Напарник мой Кудря Вешкин по сему поводу неизменно твердил мне примерно следующее: «Растудыть его, попа, так и эдак, через коромысло! Не тронь и вонять не будет». И сам не трогал. Вовсе не из боязни, но скорее от брезгливости. Покорно слушал гнусавый треп, дожидаясь подходящего случая, чтобы сбежать подальше, хотя бы и в огород, там всегда находилось срочное дело.
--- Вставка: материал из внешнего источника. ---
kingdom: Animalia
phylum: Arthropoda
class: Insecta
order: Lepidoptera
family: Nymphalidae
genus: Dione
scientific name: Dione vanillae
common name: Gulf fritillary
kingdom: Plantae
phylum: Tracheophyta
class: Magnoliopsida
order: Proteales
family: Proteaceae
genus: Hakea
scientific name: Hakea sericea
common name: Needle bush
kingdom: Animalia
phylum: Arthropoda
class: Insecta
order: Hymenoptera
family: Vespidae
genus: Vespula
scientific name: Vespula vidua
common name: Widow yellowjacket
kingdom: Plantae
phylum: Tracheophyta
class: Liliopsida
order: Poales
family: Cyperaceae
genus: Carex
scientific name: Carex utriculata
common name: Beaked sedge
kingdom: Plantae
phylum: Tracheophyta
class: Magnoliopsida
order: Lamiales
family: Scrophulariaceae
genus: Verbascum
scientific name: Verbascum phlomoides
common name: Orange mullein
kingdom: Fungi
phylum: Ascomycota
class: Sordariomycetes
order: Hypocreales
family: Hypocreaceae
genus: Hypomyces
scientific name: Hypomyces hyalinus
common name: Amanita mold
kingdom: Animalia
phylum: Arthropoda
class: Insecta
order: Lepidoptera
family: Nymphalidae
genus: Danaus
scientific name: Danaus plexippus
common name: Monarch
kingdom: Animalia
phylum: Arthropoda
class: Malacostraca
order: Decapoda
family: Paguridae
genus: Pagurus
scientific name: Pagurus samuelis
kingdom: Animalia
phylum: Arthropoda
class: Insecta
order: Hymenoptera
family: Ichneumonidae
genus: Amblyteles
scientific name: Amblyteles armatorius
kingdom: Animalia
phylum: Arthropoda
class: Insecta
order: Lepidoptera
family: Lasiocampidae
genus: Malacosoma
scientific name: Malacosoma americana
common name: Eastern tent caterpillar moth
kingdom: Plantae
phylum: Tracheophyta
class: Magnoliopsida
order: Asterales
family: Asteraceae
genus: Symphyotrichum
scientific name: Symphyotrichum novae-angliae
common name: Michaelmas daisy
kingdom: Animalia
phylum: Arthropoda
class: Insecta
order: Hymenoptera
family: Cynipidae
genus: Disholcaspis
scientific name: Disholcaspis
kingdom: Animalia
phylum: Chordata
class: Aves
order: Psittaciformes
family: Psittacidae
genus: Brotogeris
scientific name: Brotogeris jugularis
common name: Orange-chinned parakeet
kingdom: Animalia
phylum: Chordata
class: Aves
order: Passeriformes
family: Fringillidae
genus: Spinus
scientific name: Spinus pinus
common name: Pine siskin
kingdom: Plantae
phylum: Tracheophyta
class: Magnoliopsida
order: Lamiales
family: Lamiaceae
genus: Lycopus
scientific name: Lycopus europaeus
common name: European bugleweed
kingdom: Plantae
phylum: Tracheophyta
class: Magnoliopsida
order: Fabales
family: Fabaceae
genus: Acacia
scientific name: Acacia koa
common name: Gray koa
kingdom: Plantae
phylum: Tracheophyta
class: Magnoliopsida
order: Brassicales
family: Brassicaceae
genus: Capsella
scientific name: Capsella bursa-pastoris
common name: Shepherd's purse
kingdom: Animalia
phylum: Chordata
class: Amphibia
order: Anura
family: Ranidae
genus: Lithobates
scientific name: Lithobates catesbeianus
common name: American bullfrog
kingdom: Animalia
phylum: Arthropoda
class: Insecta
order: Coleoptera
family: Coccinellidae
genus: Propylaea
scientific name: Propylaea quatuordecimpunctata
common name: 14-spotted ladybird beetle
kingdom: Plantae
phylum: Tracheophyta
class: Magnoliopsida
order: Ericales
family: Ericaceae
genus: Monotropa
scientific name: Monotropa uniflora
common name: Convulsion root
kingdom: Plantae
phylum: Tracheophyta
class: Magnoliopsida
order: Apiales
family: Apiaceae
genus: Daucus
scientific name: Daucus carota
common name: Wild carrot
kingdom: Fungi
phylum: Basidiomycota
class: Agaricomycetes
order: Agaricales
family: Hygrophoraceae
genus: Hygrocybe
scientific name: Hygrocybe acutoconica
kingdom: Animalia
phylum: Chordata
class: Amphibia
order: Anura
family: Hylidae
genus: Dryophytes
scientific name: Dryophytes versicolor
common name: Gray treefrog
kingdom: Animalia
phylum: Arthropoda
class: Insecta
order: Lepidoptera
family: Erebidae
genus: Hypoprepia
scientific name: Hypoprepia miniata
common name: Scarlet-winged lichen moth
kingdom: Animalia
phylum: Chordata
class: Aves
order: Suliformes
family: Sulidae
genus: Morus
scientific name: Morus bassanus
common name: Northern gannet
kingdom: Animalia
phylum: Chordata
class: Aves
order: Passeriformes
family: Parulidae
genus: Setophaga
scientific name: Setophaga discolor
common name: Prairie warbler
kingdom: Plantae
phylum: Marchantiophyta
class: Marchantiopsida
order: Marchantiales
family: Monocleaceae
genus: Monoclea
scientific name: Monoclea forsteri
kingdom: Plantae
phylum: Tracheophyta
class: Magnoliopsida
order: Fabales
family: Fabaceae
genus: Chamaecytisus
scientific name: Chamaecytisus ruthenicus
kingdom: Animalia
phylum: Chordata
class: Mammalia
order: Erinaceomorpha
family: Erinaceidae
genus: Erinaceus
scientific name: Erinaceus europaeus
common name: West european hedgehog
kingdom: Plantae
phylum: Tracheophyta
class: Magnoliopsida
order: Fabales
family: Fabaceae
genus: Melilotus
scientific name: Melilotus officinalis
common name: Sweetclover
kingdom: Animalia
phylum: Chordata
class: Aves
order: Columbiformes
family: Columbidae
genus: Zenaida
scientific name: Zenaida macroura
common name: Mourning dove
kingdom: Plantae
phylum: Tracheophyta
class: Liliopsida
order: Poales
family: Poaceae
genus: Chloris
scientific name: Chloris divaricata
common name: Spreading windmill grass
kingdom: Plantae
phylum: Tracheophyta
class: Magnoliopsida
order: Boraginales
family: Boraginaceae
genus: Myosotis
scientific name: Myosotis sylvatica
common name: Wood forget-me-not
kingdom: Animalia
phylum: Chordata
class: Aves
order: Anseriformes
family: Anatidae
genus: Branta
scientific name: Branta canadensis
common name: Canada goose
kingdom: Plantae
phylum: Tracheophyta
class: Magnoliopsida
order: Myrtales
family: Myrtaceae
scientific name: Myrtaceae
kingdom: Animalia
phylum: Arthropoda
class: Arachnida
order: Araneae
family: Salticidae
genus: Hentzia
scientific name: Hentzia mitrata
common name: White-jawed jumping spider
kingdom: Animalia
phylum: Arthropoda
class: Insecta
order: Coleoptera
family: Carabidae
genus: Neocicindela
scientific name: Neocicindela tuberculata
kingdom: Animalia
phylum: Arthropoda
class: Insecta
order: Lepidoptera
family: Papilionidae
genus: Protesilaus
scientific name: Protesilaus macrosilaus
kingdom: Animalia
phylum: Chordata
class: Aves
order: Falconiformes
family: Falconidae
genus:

А вот Ольга Лазаревна попа привечала, отчего не раз случались у нее с Мао семейные, корректно-интеллигентные разногласия. Привечала оттого, что жалела. Не отца Паисия, конечно, но его детишек, которые ведь не виноваты. Чем отец Паисий пользовался нагло и отчаянно. А что до детишек, его же собственная старшая дочка Аришка, сопливая пятнадцатилетняя второгодница, обзывала дорогого родителя не иначе, как «штопанным гондоном», и это, заметьте, прилюдно. Отец Паисий нисколько не обижался, а как бы наоборот, рассказывал о том с удовольствием первому встречному, дескать, какую ношу он страстотерпно несет в смирении, и не сетует. И наживал дополнительный капиталец.